Go Back
+ servings
Print

Date and Honey Cake With A Cinnamon Orange Glaze

Course Dessert
Prep Time 30 minutes
Cook Time 35 minutes
Cooling Time 15 minutes
Total Time 1 hour 5 minutes
Servings 1 Cake
Author Eva Kosmas Flores

Ingredients

Date & Honey Cake

  • 2 and 1/2 cups flour
  • 1/2 teaspoon salt
  • 1/2 teaspoon baking soda
  • 3/4 teaspoon cinnamon
  • 1/4 teaspoon cloves
  • 1/4 teaspoon dried tarragon
  • 1/4 teaspoon allspice
  • 3/4 cup butter melted
  • 2 tablespoons vegetable oil
  • 4 eggs
  • 1 cup honey
  • 1/4 cup plain yogurt
  • 2 tablespoons spiced rum
  • 1 teaspoon vanilla extract
  • 13 dates pitted and chopped

Cinnamon Orange Glaze

  • 3 cups powdered sugar
  • 4 tablespoons plus 2 teaspoons milk
  • 1/4 teaspoon vanilla extract
  • 1/4 teaspoon orange extract
  • 1/2 teaspoon cinnamon

Instructions

  1. Preheat the oven to 325 degrees Fahrenheit. To make the cake, mix together the flour, salt, baking soda, cinnamon, allspice, cloves, and tarragon in a large bowl until blended.
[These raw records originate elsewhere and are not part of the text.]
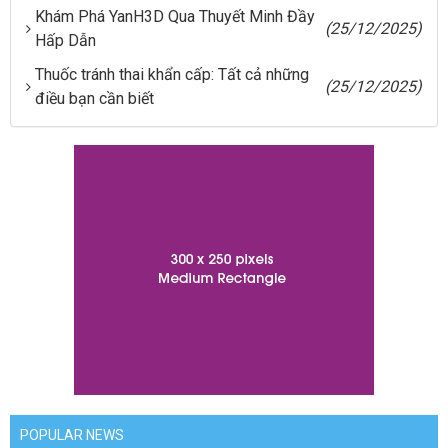
Khám Phá YanH3D Qua Thuyết Minh Đầy
(25/12/2025)
Hấp Dẫn
Thuốc tránh thai khẩn cấp: Tất cả những
(25/12/2025)
điều bạn cần biết
POPULAR NEWS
Set aside. In the bowl of an electric mixer fitted with a paddle attachment, blend together the butter, oil, eggs, and honey at medium speed. Add the yogurt, rum, and vanilla and mix until blended. Gradually add the flour mixture to the bowl, mixing at low speed until just incorporated, taking care not to over mix. Stir in the chopped dates and pour the batter into 3 well-greased and lightly floured 8-inch baking pans. Place in the oven and bake for 30-35 minutes or until set. Remove from the oven and allow to cool for 15 minutes before removing the cake from the pans and placing on a wire rack to cool completely.
  2. While the cake is cooling, prepare the glaze. Mix together all of the ingredients with a whisk until smooth. Lightly drizzle the glaze between the two layers of cake and generously drizzle the glaze over the top of the third cake layer. If you're presenting it with the holiday garnish discussed in the note, make sure to remove the decorations before slicing and serving as they are not edible.